Roche licensed PTC’s technology and is now testing the drug in a phase 2 study for SMA. McCarthy moved to Roche in Basel, Switzerland as a preclinical biologist to continue working on the drug, and saw it move into a clinical trial. After leaving Roche, she started thinking about how small molecule drugs could be used to repair RNA splicing in other diseases, and reached out to Haney about the idea.
Skyhawk is focused on making small molecule drugs to target a RNA splicing defect called exon skipping, where the cell leaves out key protein-encoding parts of the RNA during splicing, causing disease. Skyhawk’s drugs are designed to bind to specific spots on the RNA and alter their shape to prevent or decrease this exon skipping.
Skyhawk now joins a growing cadre of companies, including Arrakis Therapeutics and Expansion Therapeutics, that are trying to target RNA with small molecules. These chemical-based drugs should be easier to deliver to tissues throughout the body (including the brain), and cheaper to produce than other ways of targeting RNA, such as with RNA interference therapies. McCarthy says Skyhawk is different from these other companies because it is focusing on RNA splicing. (Another startup, Stoke Therapeutics, is also targeting RNA splicing, but not with small molecules.)
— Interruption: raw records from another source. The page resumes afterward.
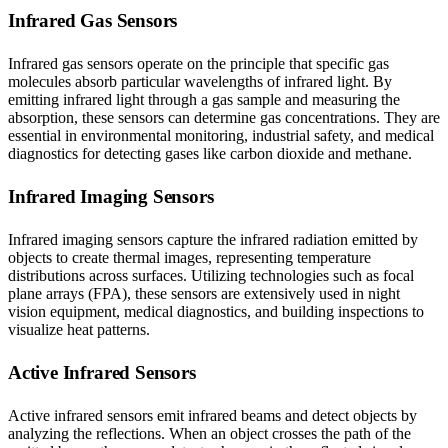
Infrared Gas Sensors
Infrared gas sensors operate on the principle that specific gas
molecules absorb particular wavelengths of infrared light. By
emitting infrared light through a gas sample and measuring the
absorption, these sensors can determine gas concentrations. They are
essential in environmental monitoring, industrial safety, and medical
diagnostics for detecting gases like carbon dioxide and methane.
Infrared Imaging Sensors
Infrared imaging sensors capture the infrared radiation emitted by
objects to create thermal images, representing temperature
distributions across surfaces. Utilizing technologies such as focal
plane arrays (FPA), these sensors are extensively used in night
vision equipment, medical diagnostics, and building inspections to
visualize heat patterns.
Active Infrared Sensors
Active infrared sensors emit infrared beams and detect objects by
analyzing the reflections. When an object crosses the path of the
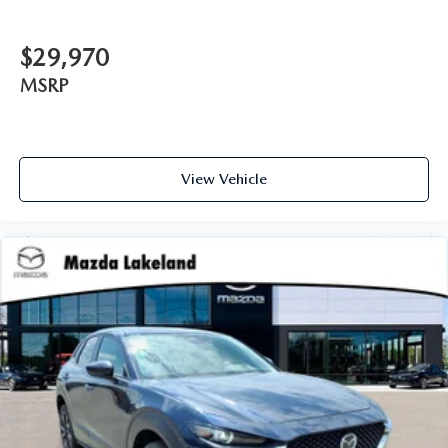
$29,970
MSRP
View Vehicle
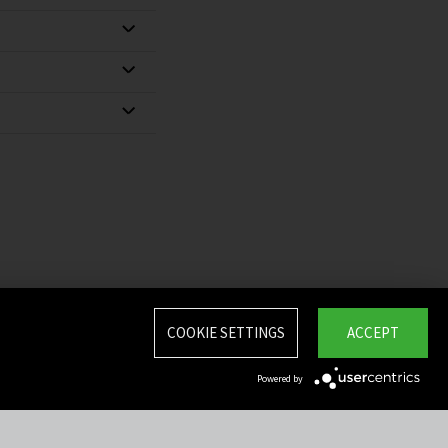
COOKIE SETTINGS
ACCEPT
Powered by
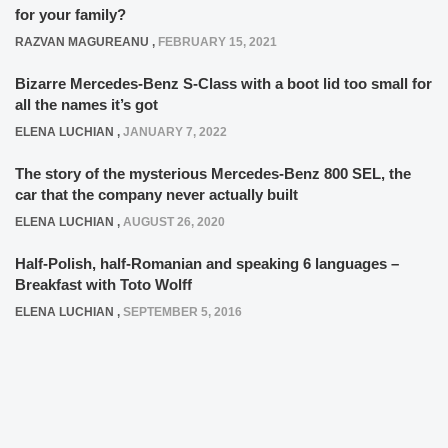
for your family?
RAZVAN MAGUREANU
,
FEBRUARY 15, 2021
Bizarre Mercedes-Benz S-Class with a boot lid too small for
all the names it’s got
ELENA LUCHIAN
,
JANUARY 7, 2022
The story of the mysterious Mercedes-Benz 800 SEL, the
car that the company never actually built
ELENA LUCHIAN
,
AUGUST 26, 2020
Half-Polish, half-Romanian and speaking 6 languages –
Breakfast with Toto Wolff
ELENA LUCHIAN
,
SEPTEMBER 5, 2016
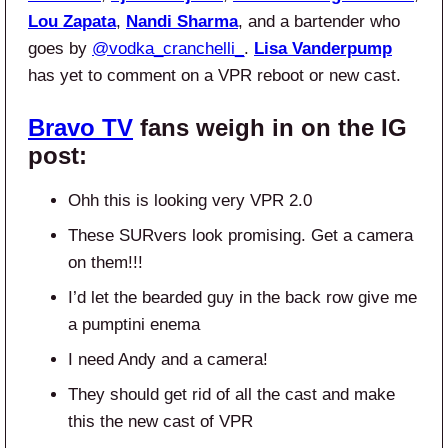
Lou Zapata
,
Nandi Sharma
, and a bartender who
goes by
@vodka_cranchelli_
.
Lisa Vanderpump
has yet to comment on a VPR reboot or new cast.
Bravo TV
fans weigh in on the IG
post:
Ohh this is looking very VPR 2.0
These SURvers look promising. Get a camera
on them!!!
I’d let the bearded guy in the back row give me
a pumptini enema
I need Andy and a camera!
They should get rid of all the cast and make
this the new cast of VPR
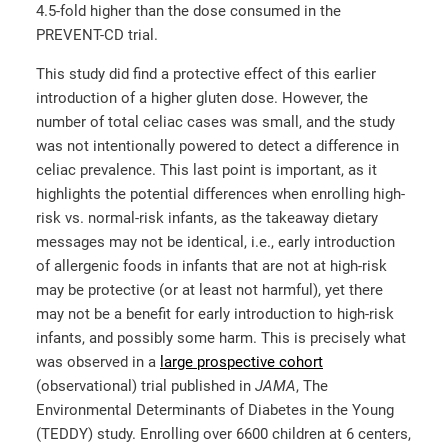
4.5-fold higher than the dose consumed in the
PREVENT-CD trial.
This study did find a protective effect of this earlier
introduction of a higher gluten dose. However, the
number of total celiac cases was small, and the study
was not intentionally powered to detect a difference in
celiac prevalence. This last point is important, as it
highlights the potential differences when enrolling high-
risk vs. normal-risk infants, as the takeaway dietary
messages may not be identical, i.e., early introduction
of allergenic foods in infants that are not at high-risk
may be protective (or at least not harmful), yet there
may not be a benefit for early introduction to high-risk
infants, and possibly some harm. This is precisely what
was observed in a
large prospective cohort
(observational) trial published in
JAMA
, The
Environmental Determinants of Diabetes in the Young
(TEDDY) study. Enrolling over 6600 children at 6 centers,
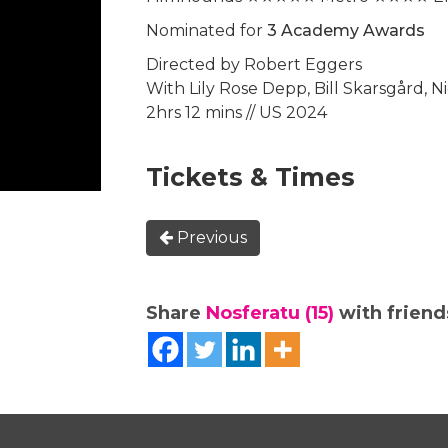
Nominated for
3 Academy Awards
Directed by Robert Eggers
With Lily Rose Depp, Bill Skarsgård, N
2hrs 12 mins // US 2024
Tickets & Times
Previous
Share
Nosferatu (15)
with friends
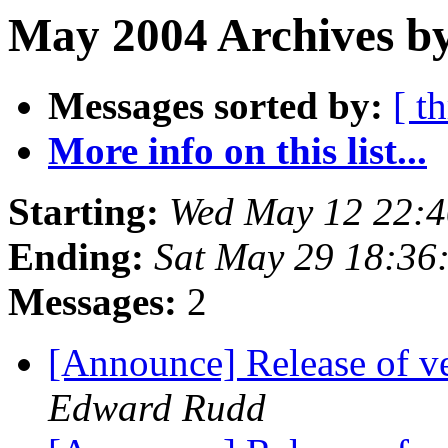
May 2004 Archives by
Messages sorted by:
[ t
More info on this list...
Starting:
Wed May 12 22:4
Ending:
Sat May 29 18:36
Messages:
2
[Announce] Release of v
Edward Rudd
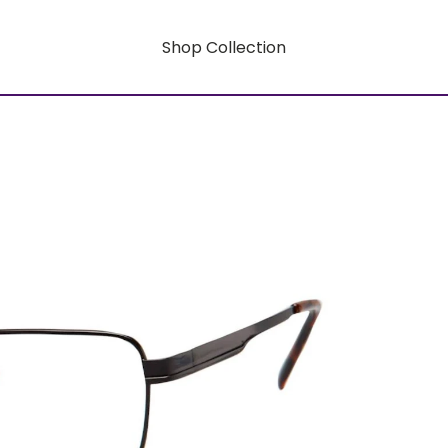
Shop Collection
It’s no surprise that more companies are targeting RNA given the recent clinical successes and approvals of drugs aimed at RNA and the development of new technologies for studying RNA, says Adrian Krainer, a biologist who studies RNA splicing at Cold Spring Harbor Laboratory. Krainer is the inventor of the approved SMA drug nusinersen, the scientific founder of Stoke, and is also on Skyhawk’s scientific advisory board. He says there’s plenty of room for various companies to take different approaches to drugging RNA. “The universe of RNA splicing events and potential targets, as well as the number of rare diseases, are extremely large,” Krainer says.
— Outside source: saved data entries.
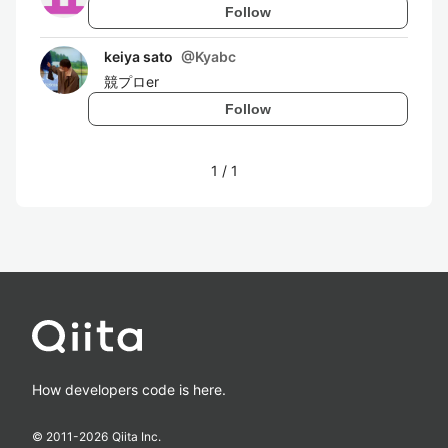
Follow
keiya sato
@
Kyabc
競プロer
Follow
1
/
1
How developers code is here.
© 2011-
2026
Qiita Inc.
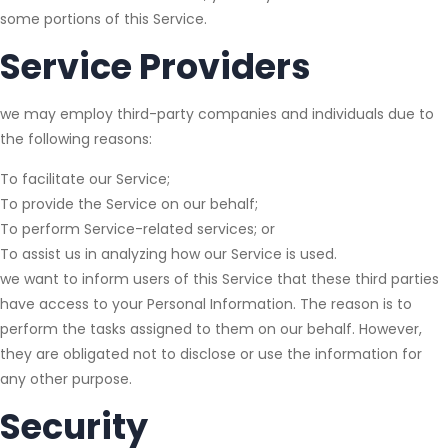
some portions of this Service.
Service Providers
we may employ third-party companies and individuals due to
the following reasons:
To facilitate our Service;
To provide the Service on our behalf;
To perform Service-related services; or
To assist us in analyzing how our Service is used.
we want to inform users of this Service that these third parties
have access to your Personal Information. The reason is to
perform the tasks assigned to them on our behalf. However,
they are obligated not to disclose or use the information for
any other purpose.
Security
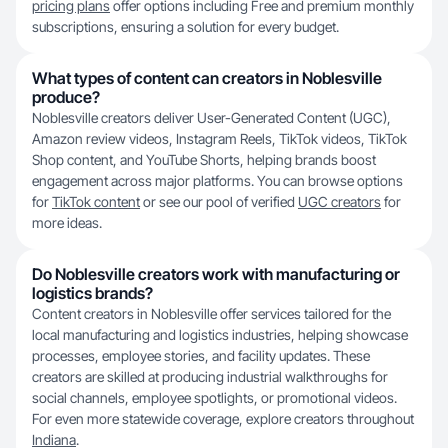
pricing plans
offer options including Free and premium monthly
subscriptions, ensuring a solution for every budget.
What types of content can creators in Noblesville
produce?
Noblesville creators deliver User-Generated Content (UGC),
Amazon review videos, Instagram Reels, TikTok videos, TikTok
Shop content, and YouTube Shorts, helping brands boost
engagement across major platforms. You can browse options
for
TikTok content
or see our pool of verified
UGC creators
for
more ideas.
Do Noblesville creators work with manufacturing or
logistics brands?
Content creators in Noblesville offer services tailored for the
local manufacturing and logistics industries, helping showcase
processes, employee stories, and facility updates. These
creators are skilled at producing industrial walkthroughs for
social channels, employee spotlights, or promotional videos.
For even more statewide coverage, explore creators throughout
Indiana
.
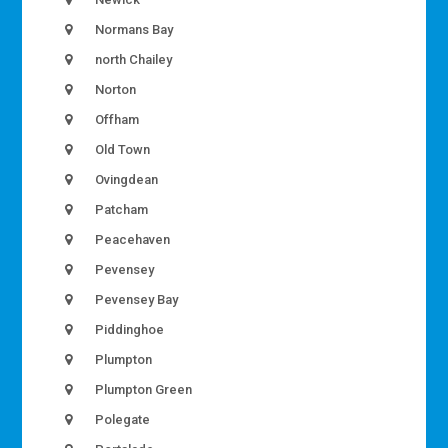
Normans Bay
north Chailey
Norton
Offham
Old Town
Ovingdean
Patcham
Peacehaven
Pevensey
Pevensey Bay
Piddinghoe
Plumpton
Plumpton Green
Polegate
The seed funding will get Skyhawk to its first clinical trial, which McCarthy says should begin early next year. The company will start with cancer that’s driven by exon skipping, and will also pursue drugs for rare neurological diseases, but the company isn’t saying more about which diseases.
Other investors in Skyhawk’s seed round include Alexandria Venture Investments and other undisclosed private investors.